Steering angle kit
Developing a steering angle kit by ourselves was not just due to the reason that we couldn't buy one that would give the car reliable 65° angle on both sides with our desired alignment specifications. It was also an exciting topic for Flo, who studied automotive engineering back in the days, where he could turn theoretic knowledge into something useful.
Alex felt the need of a new steering angle kit, as she couldn't keep up with the competition. As judges would mostly complain about her not being aggressive enough on the throttle, they refused to believe the car would actually spin by staying or getting too hard on the throttle. The old steering angle kit's limit was at somewhat 45°, which turned out to be not enough to be competitive with an agressive driving style. Sometimes it is the driver's capabilities, which are preventing better drifting, but there are also occasions in which actually the driver is hold back by the car's capabilities.
How do you get a project like this started?

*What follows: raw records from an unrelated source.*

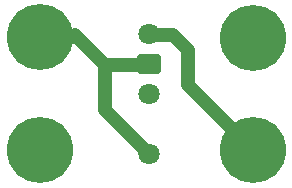
<source format=gbr>
%TF.GenerationSoftware,KiCad,Pcbnew,7.0.7*%
%TF.CreationDate,2024-03-28T13:05:56+05:30*%
%TF.ProjectId,korby,6b6f7262-792e-46b6-9963-61645f706362,rev?*%
%TF.SameCoordinates,Original*%
%TF.FileFunction,Copper,L2,Bot*%
%TF.FilePolarity,Positive*%
%FSLAX46Y46*%
G04 Gerber Fmt 4.6, Leading zero omitted, Abs format (unit mm)*
G04 Created by KiCad (PCBNEW 7.0.7) date 2024-03-28 13:05:56*
%MOMM*%
%LPD*%
G01*
G04 APERTURE LIST*
G04 Aperture macros list*
%AMRoundRect*
0 Rectangle with rounded corners*
0 $1 Rounding radius*
0 $2 $3 $4 $5 $6 $7 $8 $9 X,Y pos of 4 corners*
0 Add a 4 corners polygon primitive as box body*
4,1,4,$2,$3,$4,$5,$6,$7,$8,$9,$2,$3,0*
0 Add four circle primitives for the rounded corners*
1,1,$1+$1,$2,$3*
1,1,$1+$1,$4,$5*
1,1,$1+$1,$6,$7*
1,1,$1+$1,$8,$9*
0 Add four rect primitives between the rounded corners*
20,1,$1+$1,$2,$3,$4,$5,0*
20,1,$1+$1,$4,$5,$6,$7,0*
20,1,$1+$1,$6,$7,$8,$9,0*
20,1,$1+$1,$8,$9,$2,$3,0*%
G04 Aperture macros list end*
%TA.AperFunction,ComponentPad*%
%ADD10C,5.600000*%
%TD*%
%TA.AperFunction,ComponentPad*%
%ADD11C,1.800000*%
%TD*%
%TA.AperFunction,ComponentPad*%
%ADD12RoundRect,0.250000X0.750000X-0.600000X0.750000X0.600000X-0.750000X0.600000X-0.750000X-0.600000X0*%
%TD*%
%TA.AperFunction,ComponentPad*%
%ADD13C,1.700000*%
%TD*%
%TA.AperFunction,Conductor*%
%ADD14C,1.200000*%
%TD*%
G04 APERTURE END LIST*
D10*
%TO.P,H2,1,1*%
%TO.N,Net-(J1-Pin_2)*%
X150750000Y-83750000D03*
%TD*%
%TO.P,H4,1*%
%TO.N,N/C*%
X132750000Y-83750000D03*
%TD*%
%TO.P,H3,1*%
%TO.N,N/C*%
X150750000Y-74250000D03*
%TD*%
D11*
%TO.P,SW1,1,A*%
%TO.N,Net-(J1-Pin_2)*%
X142000000Y-73920000D03*
%TO.P,SW1,2,B*%
%TO.N,Net-(J1-Pin_1)*%
X142000000Y-84080000D03*
%TO.P,SW1,3,C*%
%TO.N,unconnected-(SW1-C-Pad3)*%
X142000000Y-79000000D03*
%TD*%
D10*
%TO.P,H1,1,1*%
%TO.N,Net-(J1-Pin_1)*%
X132750000Y-74168000D03*
%TD*%
D12*
%TO.P,J1,1,Pin_1*%
%TO.N,Net-(J1-Pin_1)*%
X141995000Y-76420000D03*
D13*
%TO.P,J1,2,Pin_2*%
%TO.N,Net-(J1-Pin_2)*%
X141995000Y-73920000D03*
%TD*%
D14*
%TO.N,Net-(J1-Pin_1)*%
X138250000Y-76500000D02*
X142000000Y-76500000D01*
X138250000Y-76500000D02*
X135750000Y-74000000D01*
X138250000Y-80330000D02*
X138250000Y-76500000D01*
X135582000Y-74168000D02*
X132750000Y-74168000D01*
X142000000Y-84080000D02*
X138250000Y-80330000D01*
X135750000Y-74000000D02*
X135582000Y-74168000D01*
%TO.N,Net-(J1-Pin_2)*%
X145250000Y-75250000D02*
X145250000Y-78250000D01*
X144000000Y-74000000D02*
X145250000Y-75250000D01*
X142000000Y-74000000D02*
X144000000Y-74000000D01*
X145250000Y-78250000D02*
X150750000Y-83750000D01*
%TD*%
M02*

</source>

The cheapest and easiest way to gain more angle are so called cut knuckles. You cut away the tie rod connecting point, remove material between the knuckle itself and the tie rod connecting point and weld it back together. While this approach sounds easy you have to ensure that the knuckle geometry after welding is exactly the way it should be. Otherwise you easily run into problems with one side steering way more/or less than it should or even worse you create binding issues, where the steering goes to full-lock and you are not able to steer it back.
Notice the visible difference in steering angle between both sides
With the old steering angle kit the steering angle was limited to around 45°. At higher steering angle the tie rod adjuster would touch the lower control arm, without a bump stop this will cause damaged parts. Fox actually had two steering knuckles break at the welds. Rewelding the steering knuckles caused deviations in the geometry.

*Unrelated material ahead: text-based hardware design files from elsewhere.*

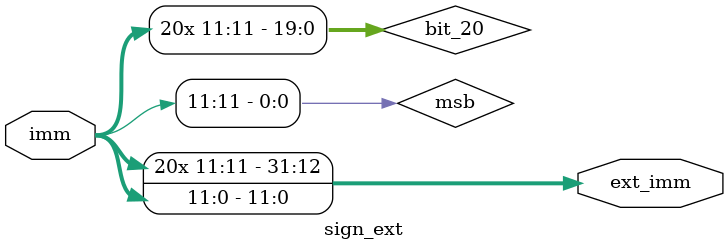
<source format=v>
module sign_ext(
    input [11:0]imm,

    output [31:0]ext_imm
);

wire msb = imm[11];
wire [19:0]bit_20 = {20{msb}};
wire [31:0]ext_imm = {bit_20, imm}; 

endmodule

</source>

If you want full control over the characteristics of your steering angle kit, the best way to move forward is to set up a 3D model, simulate the steering behavior, verify it with 3D printed prototypes and then have billet parts made by a cnc machine.
rewelded cut knuckle
Why is a redesigned Lower Control Arm necessary?
More steering angle usually requires a much wider front track width and modified control arms, otherwise the wheels collide with the car’s frame or the control arm. Modified control arms are usually longer to increase track width and are shaped to avoid collisions. Wider control arms should be combined with adjustable suspension top mounts in order to adjust camber and caster.

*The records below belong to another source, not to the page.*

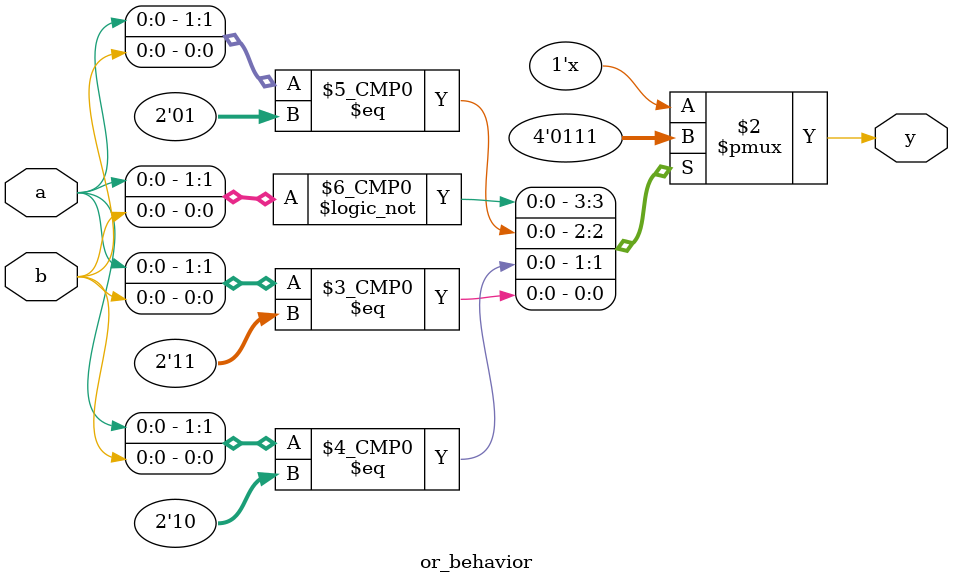
<source format=v>
module or_behavior(y,a,b);
output y;
input a,b;
reg y; 
always @ (a or b)
begin 
case ({a, b})
2'b00: begin y = 0; end 
2'b01: begin y = 1; end
2'b10: begin y = 1; end
2'b11: begin y = 1; end
endcase
end
endmodule
</source>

3d-printed control arm prototype
3d-scanning the OEM knuckle
How do you build a new steering knuckle from scratch?
Being involved with 3D printing for many years now, 3D scanning is a familiar process for reverse engineering. 3D scanning the original steering knuckles gave us a digital 3D model including all the relevant geometry. For example the measurements for the brake caliper mounts and suspension mounts, as well as wheel hub mounts, we got the data we needed with one scan.
This 3D model is the starting point for the development of our own custom steering kit with the following targets;
- 65° of steering angle in both directions
- adjustable Ackermann
- reliable and easy to maintain
OEM knuckle and it's digital twin
Design, Print, Mount, Repeat
In order to reach the targets, we took some more measurements of the car and setup a 3d model of the front axle. This allowed us to simulate different knuckle designs before prototyping/3d printing the optimized design.
3d printing
Maching a billet part from stainless steel is rather expensive, so we wanted to make absolutely sure that the design was working. For that purpose we 3d printed our optimized design in order to install it on the car and verify that our 3d model matches the real world.
Testfitting the 3d printed knuckle and control arm allowed us to measure the steering angle on both sides as well as the Ackermann behavior.
cnc milling
After we verified the final design with the 3d-printed prototypes we were confident enough to order CNC-machined knuckles and control arms.
The control arms are a simple design, the general shape was cut out with a waterjet machine and then milled down on a CNC.
The steering knuckles are a far more complex design and were machined on a 5-axis CNC machine.
left: knuckle after machining, right: knuckle before machining
Iterations to the perfect design: Several 3D-printed designs were test-fitted on the car, before the way more expensive billet parts were ordered.
billet control arms and knuckles before first installation
Test drifting the new steering angle kit
We were very excited to give the new steering angle kit a try. Unfortunately the first euphoria didn't endure long, because the Saleen did what especially he is good in: breaking parts.
We came to realize that 10mm of steel is not enough material to withstand drift forces. Although Alex drove just two small circles sideways without being in full angle, it put so much force on the LCA, that it bent.
Adjusting the LCA
The second version of the LCA was made with 35mm thick steel reinforcement.
Several drift events and rough competitions later - no breaking or bending so far! But we also have to mention we installed the new version into Fox and not Saleen, so the ultimate endurance test still lies ahead.